BEGIN

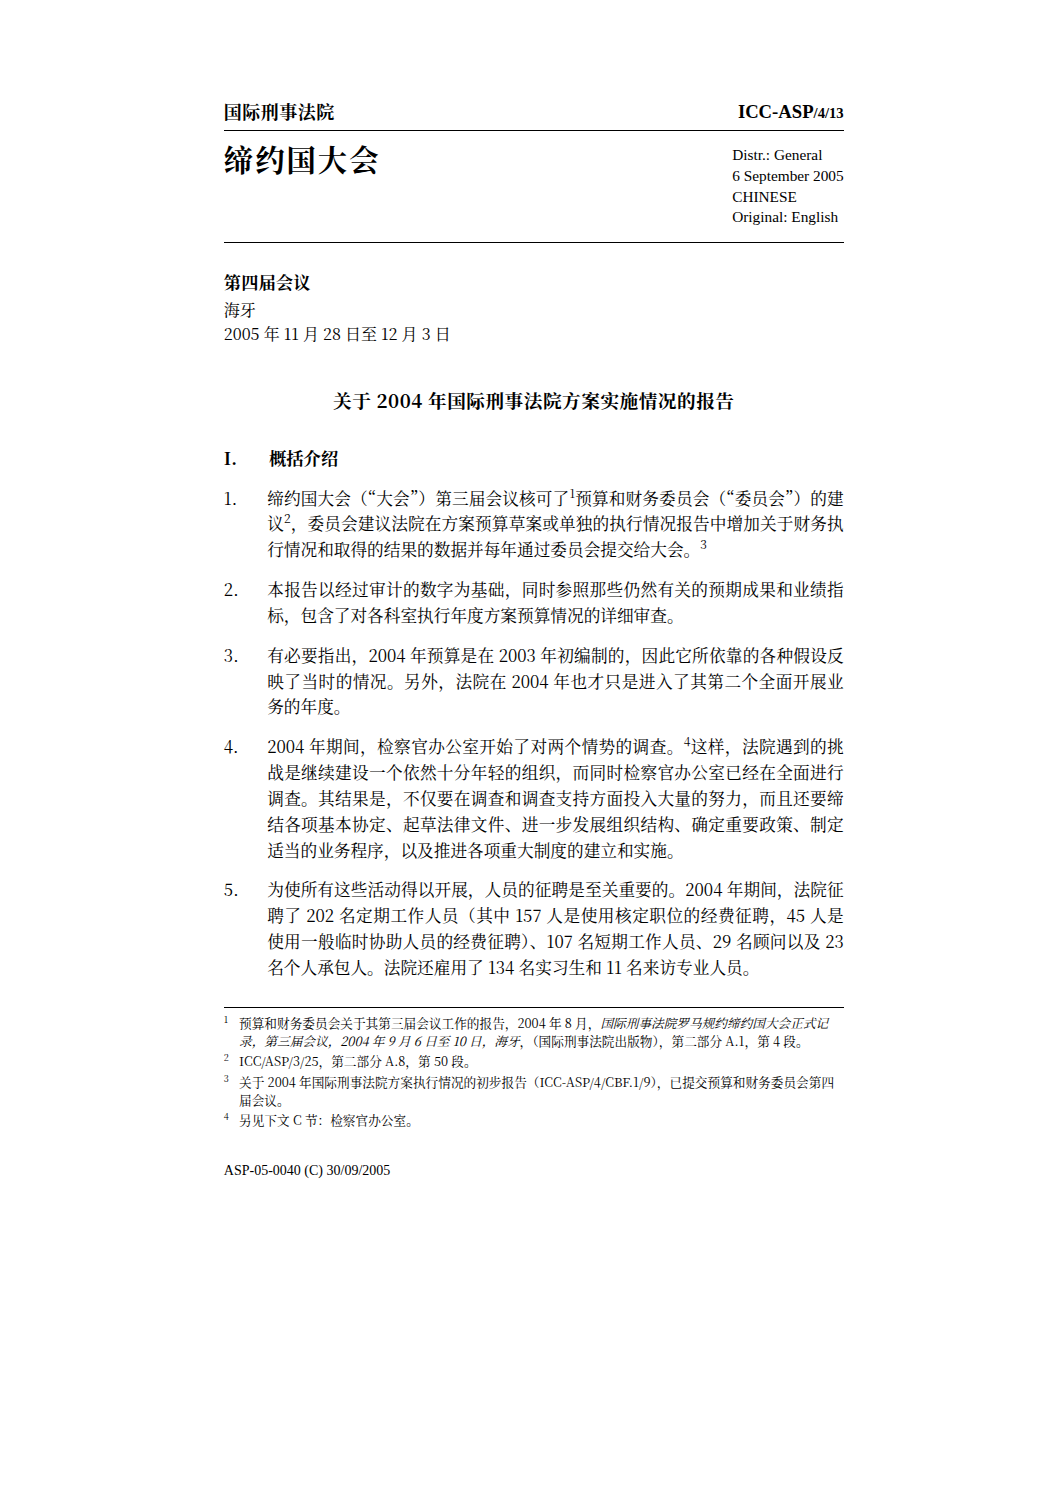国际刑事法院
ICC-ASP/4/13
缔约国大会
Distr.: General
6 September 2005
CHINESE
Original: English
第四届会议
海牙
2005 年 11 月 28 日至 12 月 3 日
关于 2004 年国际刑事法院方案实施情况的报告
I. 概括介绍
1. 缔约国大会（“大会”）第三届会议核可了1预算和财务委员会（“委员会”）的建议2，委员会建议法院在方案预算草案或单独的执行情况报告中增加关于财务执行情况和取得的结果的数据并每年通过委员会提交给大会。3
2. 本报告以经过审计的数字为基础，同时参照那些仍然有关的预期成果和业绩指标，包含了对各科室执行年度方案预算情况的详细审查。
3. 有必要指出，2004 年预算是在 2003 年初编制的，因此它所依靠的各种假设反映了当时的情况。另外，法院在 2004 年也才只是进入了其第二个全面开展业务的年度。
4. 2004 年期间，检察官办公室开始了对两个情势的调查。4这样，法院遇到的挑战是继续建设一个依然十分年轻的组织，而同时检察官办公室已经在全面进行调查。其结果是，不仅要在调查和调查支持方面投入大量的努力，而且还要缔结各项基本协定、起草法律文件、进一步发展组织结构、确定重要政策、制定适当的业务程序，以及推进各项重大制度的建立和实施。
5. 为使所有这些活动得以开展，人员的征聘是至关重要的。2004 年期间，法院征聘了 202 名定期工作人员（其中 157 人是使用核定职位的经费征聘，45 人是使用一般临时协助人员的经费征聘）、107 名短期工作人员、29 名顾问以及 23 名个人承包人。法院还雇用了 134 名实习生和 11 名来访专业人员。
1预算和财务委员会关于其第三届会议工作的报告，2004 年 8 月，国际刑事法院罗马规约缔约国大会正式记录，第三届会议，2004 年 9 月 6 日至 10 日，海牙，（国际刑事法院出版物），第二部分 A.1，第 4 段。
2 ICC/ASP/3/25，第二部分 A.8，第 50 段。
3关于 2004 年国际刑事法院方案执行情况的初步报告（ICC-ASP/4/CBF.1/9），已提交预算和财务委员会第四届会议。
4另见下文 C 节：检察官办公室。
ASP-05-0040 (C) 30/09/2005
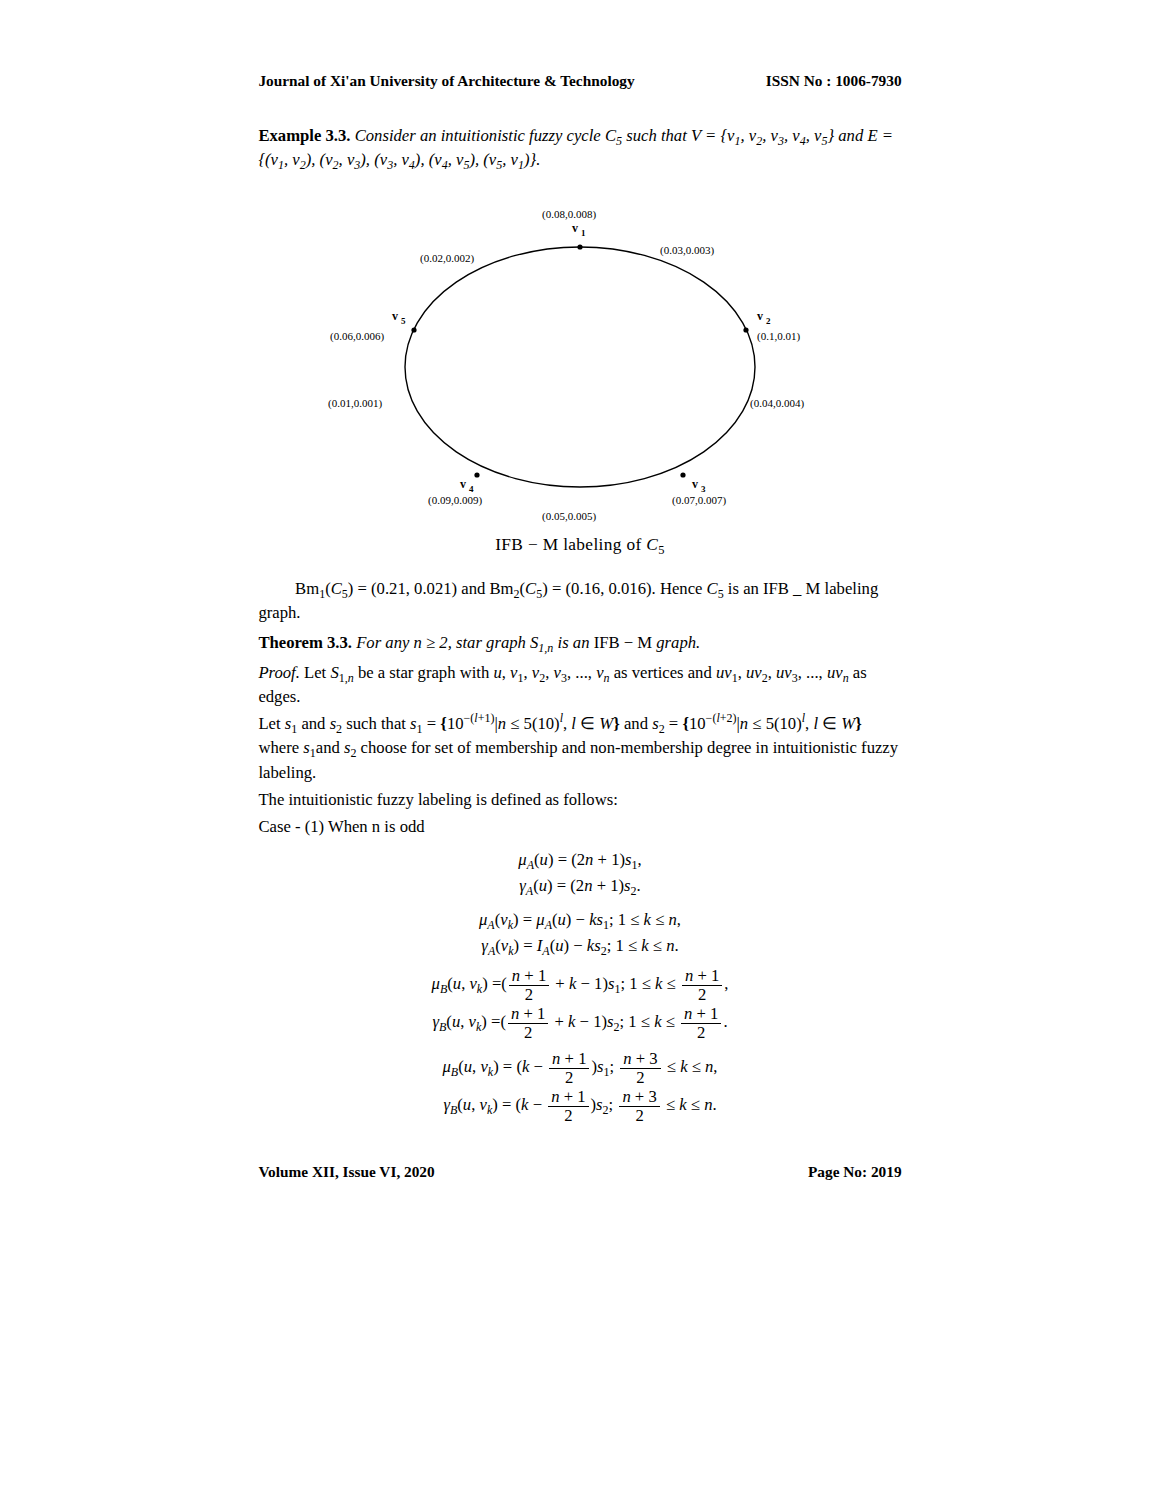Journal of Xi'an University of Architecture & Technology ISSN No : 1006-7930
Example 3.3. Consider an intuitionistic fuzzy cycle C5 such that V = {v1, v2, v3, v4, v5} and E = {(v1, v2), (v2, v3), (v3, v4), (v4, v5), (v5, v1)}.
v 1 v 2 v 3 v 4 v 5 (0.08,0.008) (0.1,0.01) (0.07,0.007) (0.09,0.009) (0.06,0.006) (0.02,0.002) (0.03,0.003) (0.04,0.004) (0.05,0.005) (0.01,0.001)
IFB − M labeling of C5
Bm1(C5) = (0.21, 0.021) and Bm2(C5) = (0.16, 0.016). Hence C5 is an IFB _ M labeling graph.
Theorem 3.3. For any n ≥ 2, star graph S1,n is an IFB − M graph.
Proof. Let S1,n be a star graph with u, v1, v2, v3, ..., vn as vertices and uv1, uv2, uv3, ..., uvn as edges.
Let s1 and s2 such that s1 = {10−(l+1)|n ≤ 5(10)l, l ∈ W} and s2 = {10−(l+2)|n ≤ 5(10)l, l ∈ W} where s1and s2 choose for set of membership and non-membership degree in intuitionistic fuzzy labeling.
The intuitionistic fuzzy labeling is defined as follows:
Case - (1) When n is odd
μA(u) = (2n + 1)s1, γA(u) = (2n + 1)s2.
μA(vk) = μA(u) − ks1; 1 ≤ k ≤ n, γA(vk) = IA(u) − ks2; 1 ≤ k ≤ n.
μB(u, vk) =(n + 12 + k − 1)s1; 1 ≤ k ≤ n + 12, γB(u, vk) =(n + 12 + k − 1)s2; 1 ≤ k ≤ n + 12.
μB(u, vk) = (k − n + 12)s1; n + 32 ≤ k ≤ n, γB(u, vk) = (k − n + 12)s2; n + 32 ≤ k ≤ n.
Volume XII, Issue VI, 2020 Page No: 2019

END

■ What is required
Leaving every picture aside, reproduce exactly the lines above from the one with "2 ICC/ASP/3/25，第二部分 A.8，第 50 段。" up to and including the one with "Journal of Xi'an", and no others.

■ Solution
2 ICC/ASP/3/25，第二部分 A.8，第 50 段。
3关于 2004 年国际刑事法院方案执行情况的初步报告（ICC-ASP/4/CBF.1/9），已提交预算和财务委员会第四届会议。
4另见下文 C 节：检察官办公室。
ASP-05-0040 (C) 30/09/2005
Journal of Xi'an University of Architecture & Technology ISSN No : 1006-7930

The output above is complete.